------ Available data ------
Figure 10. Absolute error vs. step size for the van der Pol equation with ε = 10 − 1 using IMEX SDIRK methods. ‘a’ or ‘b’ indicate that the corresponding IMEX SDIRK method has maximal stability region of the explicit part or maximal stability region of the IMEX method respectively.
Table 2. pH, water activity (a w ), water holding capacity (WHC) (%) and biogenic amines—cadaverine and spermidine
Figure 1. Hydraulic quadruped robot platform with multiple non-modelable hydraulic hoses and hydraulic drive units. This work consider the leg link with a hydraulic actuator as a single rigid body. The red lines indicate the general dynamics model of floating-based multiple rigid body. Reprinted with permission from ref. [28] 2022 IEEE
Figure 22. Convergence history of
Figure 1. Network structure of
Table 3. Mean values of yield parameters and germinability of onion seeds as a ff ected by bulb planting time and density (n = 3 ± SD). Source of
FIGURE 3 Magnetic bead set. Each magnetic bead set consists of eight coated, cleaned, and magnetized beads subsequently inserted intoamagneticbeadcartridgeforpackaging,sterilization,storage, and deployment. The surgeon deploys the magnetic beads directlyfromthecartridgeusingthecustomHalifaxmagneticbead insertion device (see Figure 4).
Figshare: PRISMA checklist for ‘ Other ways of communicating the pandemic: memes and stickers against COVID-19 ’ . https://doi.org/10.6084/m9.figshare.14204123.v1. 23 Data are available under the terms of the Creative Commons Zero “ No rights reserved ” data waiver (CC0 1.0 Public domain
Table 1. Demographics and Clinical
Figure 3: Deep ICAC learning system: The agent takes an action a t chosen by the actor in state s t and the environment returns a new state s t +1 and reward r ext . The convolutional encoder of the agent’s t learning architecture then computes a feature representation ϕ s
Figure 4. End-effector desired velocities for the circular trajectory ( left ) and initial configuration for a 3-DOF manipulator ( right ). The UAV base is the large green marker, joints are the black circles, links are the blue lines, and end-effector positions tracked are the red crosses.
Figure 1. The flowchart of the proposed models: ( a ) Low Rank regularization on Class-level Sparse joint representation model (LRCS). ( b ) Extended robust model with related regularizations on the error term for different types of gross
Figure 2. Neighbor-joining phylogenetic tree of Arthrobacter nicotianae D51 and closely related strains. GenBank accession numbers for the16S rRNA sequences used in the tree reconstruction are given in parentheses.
------
● **The task**
A complete, exact repeat of the records is the required answer.

● **Response below**
Figure 10. Absolute error vs. step size for the van der Pol equation with ε = 10 − 1 using IMEX SDIRK methods. ‘a’ or ‘b’ indicate that the corresponding IMEX SDIRK method has maximal stability region of the explicit part or maximal stability region of the IMEX method respectively.
Table 2. pH, water activity (a w ), water holding capacity (WHC) (%) and biogenic amines—cadaverine and spermidine
Figure 1. Hydraulic quadruped robot platform with multiple non-modelable hydraulic hoses and hydraulic drive units. This work consider the leg link with a hydraulic actuator as a single rigid body. The red lines indicate the general dynamics model of floating-based multiple rigid body. Reprinted with permission from ref. [28] 2022 IEEE
Figure 22. Convergence history of
Figure 1. Network structure of
Table 3. Mean values of yield parameters and germinability of onion seeds as a ff ected by bulb planting time and density (n = 3 ± SD). Source of
FIGURE 3 Magnetic bead set. Each magnetic bead set consists of eight coated, cleaned, and magnetized beads subsequently inserted intoamagneticbeadcartridgeforpackaging,sterilization,storage, and deployment. The surgeon deploys the magnetic beads directlyfromthecartridgeusingthecustomHalifaxmagneticbead insertion device (see Figure 4).
Figshare: PRISMA checklist for ‘ Other ways of communicating the pandemic: memes and stickers against COVID-19 ’ . https://doi.org/10.6084/m9.figshare.14204123.v1. 23 Data are available under the terms of the Creative Commons Zero “ No rights reserved ” data waiver (CC0 1.0 Public domain
Table 1. Demographics and Clinical
Figure 3: Deep ICAC learning system: The agent takes an action a t chosen by the actor in state s t and the environment returns a new state s t +1 and reward r ext . The convolutional encoder of the agent’s t learning architecture then computes a feature representation ϕ s
Figure 4. End-effector desired velocities for the circular trajectory ( left ) and initial configuration for a 3-DOF manipulator ( right ). The UAV base is the large green marker, joints are the black circles, links are the blue lines, and end-effector positions tracked are the red crosses.
Figure 1. The flowchart of the proposed models: ( a ) Low Rank regularization on Class-level Sparse joint representation model (LRCS). ( b ) Extended robust model with related regularizations on the error term for different types of gross
Figure 2. Neighbor-joining phylogenetic tree of Arthrobacter nicotianae D51 and closely related strains. GenBank accession numbers for the16S rRNA sequences used in the tree reconstruction are given in parentheses.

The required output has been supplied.